While I'm not pro-death, I now see I'm not all that anti-death either. A death is bad because of the effect it has on those that remain and because it removes the possibilty for future joy on the part of the deceased. A world in which we have ended death but are still limited by the carrying capacity of Earth means the same number of people living at once as one in which people still die and are born.

This may be better than the world now, but I could also see it being worse. On one hand, not having to see your friends and family die, increased institutional memory, more time to get deeply into subjects and acheive mastery, and time to really build up old strong friendships sound good. But dramatically fewer children? Much less of the total human experience spent in early learning stages?
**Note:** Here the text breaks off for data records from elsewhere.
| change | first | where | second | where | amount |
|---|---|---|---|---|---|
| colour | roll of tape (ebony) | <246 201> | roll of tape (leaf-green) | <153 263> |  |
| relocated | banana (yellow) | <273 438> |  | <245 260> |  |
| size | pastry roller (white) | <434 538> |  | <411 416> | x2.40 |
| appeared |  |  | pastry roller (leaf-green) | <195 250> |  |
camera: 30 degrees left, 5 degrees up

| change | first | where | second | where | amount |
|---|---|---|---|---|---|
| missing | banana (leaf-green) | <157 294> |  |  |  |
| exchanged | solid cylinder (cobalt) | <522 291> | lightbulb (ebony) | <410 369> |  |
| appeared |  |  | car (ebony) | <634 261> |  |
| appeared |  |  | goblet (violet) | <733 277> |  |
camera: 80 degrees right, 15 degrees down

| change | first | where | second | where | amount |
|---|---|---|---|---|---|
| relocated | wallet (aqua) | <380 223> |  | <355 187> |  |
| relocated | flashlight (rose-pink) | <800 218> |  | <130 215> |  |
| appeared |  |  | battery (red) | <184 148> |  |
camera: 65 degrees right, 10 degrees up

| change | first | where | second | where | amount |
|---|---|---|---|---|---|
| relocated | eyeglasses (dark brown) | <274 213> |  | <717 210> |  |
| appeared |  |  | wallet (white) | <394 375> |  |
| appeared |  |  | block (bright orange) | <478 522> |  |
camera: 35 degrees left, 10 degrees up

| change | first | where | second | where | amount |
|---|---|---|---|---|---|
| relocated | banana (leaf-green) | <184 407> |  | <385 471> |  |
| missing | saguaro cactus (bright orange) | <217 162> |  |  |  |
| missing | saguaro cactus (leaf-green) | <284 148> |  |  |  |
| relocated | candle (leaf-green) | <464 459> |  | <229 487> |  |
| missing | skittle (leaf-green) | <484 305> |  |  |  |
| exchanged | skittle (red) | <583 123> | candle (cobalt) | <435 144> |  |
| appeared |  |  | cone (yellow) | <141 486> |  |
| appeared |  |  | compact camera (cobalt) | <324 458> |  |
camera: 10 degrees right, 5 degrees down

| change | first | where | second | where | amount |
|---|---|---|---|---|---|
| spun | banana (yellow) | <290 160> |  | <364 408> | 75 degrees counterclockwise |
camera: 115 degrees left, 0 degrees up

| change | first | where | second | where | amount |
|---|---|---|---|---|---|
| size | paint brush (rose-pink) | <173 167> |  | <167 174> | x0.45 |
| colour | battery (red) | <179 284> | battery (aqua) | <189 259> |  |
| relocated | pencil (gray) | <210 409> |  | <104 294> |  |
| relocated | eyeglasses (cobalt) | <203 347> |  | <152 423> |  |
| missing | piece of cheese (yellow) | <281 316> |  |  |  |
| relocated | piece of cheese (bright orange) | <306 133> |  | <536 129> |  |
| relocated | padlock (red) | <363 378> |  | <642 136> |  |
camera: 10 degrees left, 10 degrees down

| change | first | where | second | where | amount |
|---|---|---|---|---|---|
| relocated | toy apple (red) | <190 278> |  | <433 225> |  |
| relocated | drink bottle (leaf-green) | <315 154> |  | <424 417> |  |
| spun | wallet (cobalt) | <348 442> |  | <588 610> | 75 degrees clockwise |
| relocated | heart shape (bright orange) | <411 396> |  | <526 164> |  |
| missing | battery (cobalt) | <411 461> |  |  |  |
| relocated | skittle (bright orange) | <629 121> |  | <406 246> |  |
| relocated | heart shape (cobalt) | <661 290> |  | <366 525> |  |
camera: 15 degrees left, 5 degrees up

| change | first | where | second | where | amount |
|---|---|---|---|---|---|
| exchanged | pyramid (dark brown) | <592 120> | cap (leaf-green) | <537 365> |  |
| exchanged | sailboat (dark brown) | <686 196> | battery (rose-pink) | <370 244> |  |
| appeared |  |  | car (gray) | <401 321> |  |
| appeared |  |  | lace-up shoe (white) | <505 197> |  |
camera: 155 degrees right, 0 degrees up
Would we become less able to make progress in the world because people have trouble moving on from what they first learned?

So I'm not sure whether extending the human lifespan is valuable, but I think "defeating death" is only as important of a goal as the amount a longer life is better, per year, than a shorter one.

(Julia Galef looks at this on lesswrong and her blog, but more from the perspective of defending and explaining the transhumanist perspective on death.)


[1] In Chapter 45, especially. But if you've not read it before, much better to start at the beginning than read that chapter in isolation.

[2] This is where I have very different values: "more people in the long run," in the sense of more person-years, is quite a good thing, not at all a "so what?". Cutting off all the potential happiness of future people is incredibly bad, which is what makes existential risk such a problem.